Which leads directly to Rhododendron, though the path may have been obscured by moths. I don't like Rhododendron, they are too popular, too attractive. There are too many of them. It is a disaffection arising from determination. I don't like them, I'm not going to like them, absolutely not. On a dreamy May day in a sun spangled woodland I was wandering with a vacant smile on my face when a bubble of perfume landed on my head. It could as easily have been a falling branch, I was stunned. It was the scent from Rhododendron 'Loderi King George'. I don't like Rhododendron and this was the first exception I had to make. I have three in the garden now and I would have more. The first flowers fill me with a joy that exceeds my ability to express. Perhaps it really was a falling branch.
During the week I visited a garden filled to the brim with the rhythmic delight of walking.

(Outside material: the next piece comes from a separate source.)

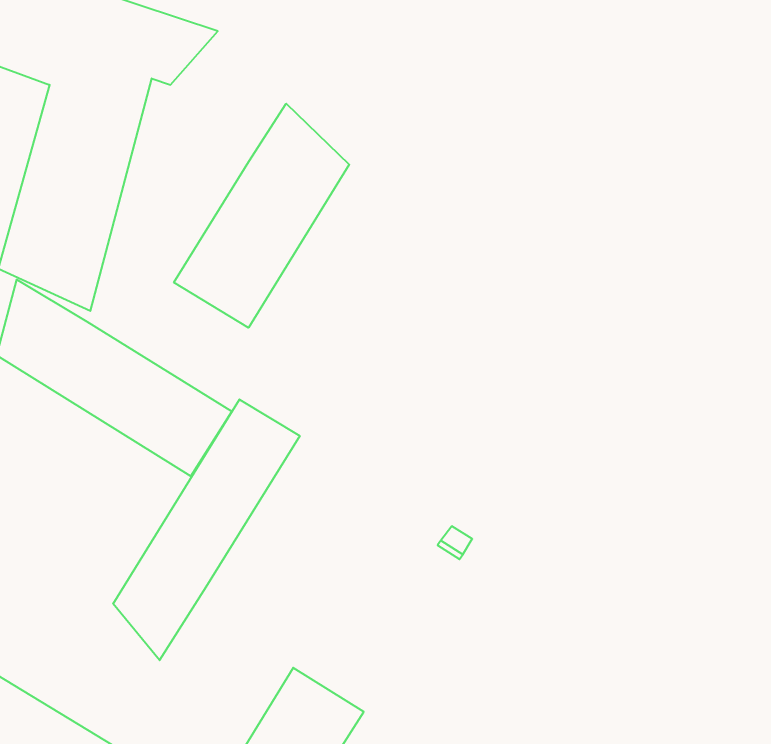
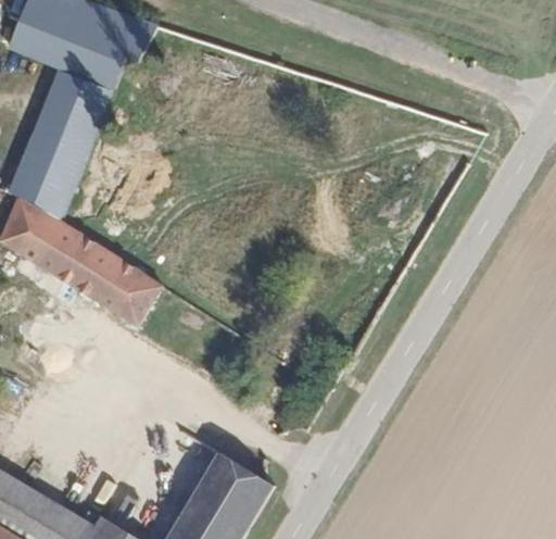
building: [174,104,349,328] -> none
building: [113,399,300,660] -> none

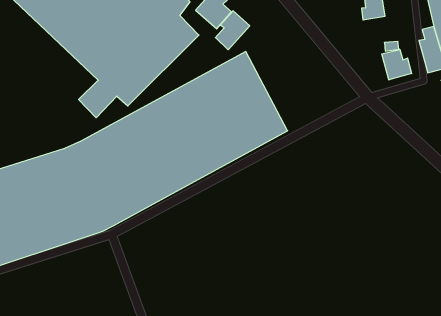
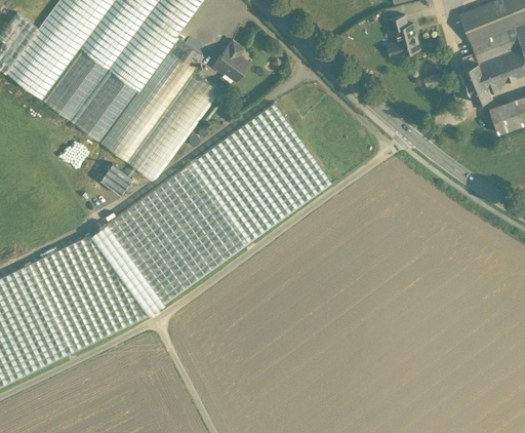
building: [215,11,250,50] -> none
building: [382,49,412,80] -> none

Non-specific loveliness in a sunny evening. A pink Rhododendron blob, that same familiar bubble of perfume, that same vacant smile.
I really don't like Rhododendron, but perhaps I should put thought aside because I really do.


5th May 2019

Tritonia securigera .
I'm not entirely sure how it happens but I am occasionally misrepresented as being either patient or knowledgeable. I am neither. Almost everything that I thought I knew seems to have changed as I grind my teeth watching. Facts are like monoctyledons, always turning up in unexpected places. Take the Tritonia for example. It's a small genus with some interesting species. They are a little confused in cultivation but nothing that observation and familiarity can't resolve, or so it seemed. I have a few, I grew them side by side in pots for comparison. It was slowly driving me insane. As with Romulea before it, I reached the point of intolerance. The Romulea had seeded around so that all of the labels should have read "Romulea, mixed species". Their uniqueness was absorbed by the compost collective. Tritonia were treated less harshly. I moved all of the pots outside in the hope that winter would simplify the problem. It hasn't. I had a pot of the cream form of T. lineata (as far as I can tell, there is only a cream form). It was small but charming. This is T. securigera growing in the same pot now. Perhaps it was just lonely and felt like visiting. I'm not getting wiser, I'm getting angrier. I'm not going to compost them, I'm going to tip them onto the herbaceous border to take their chances.
So in brief, a delightful week in the garden despite my best efforts to understand anything.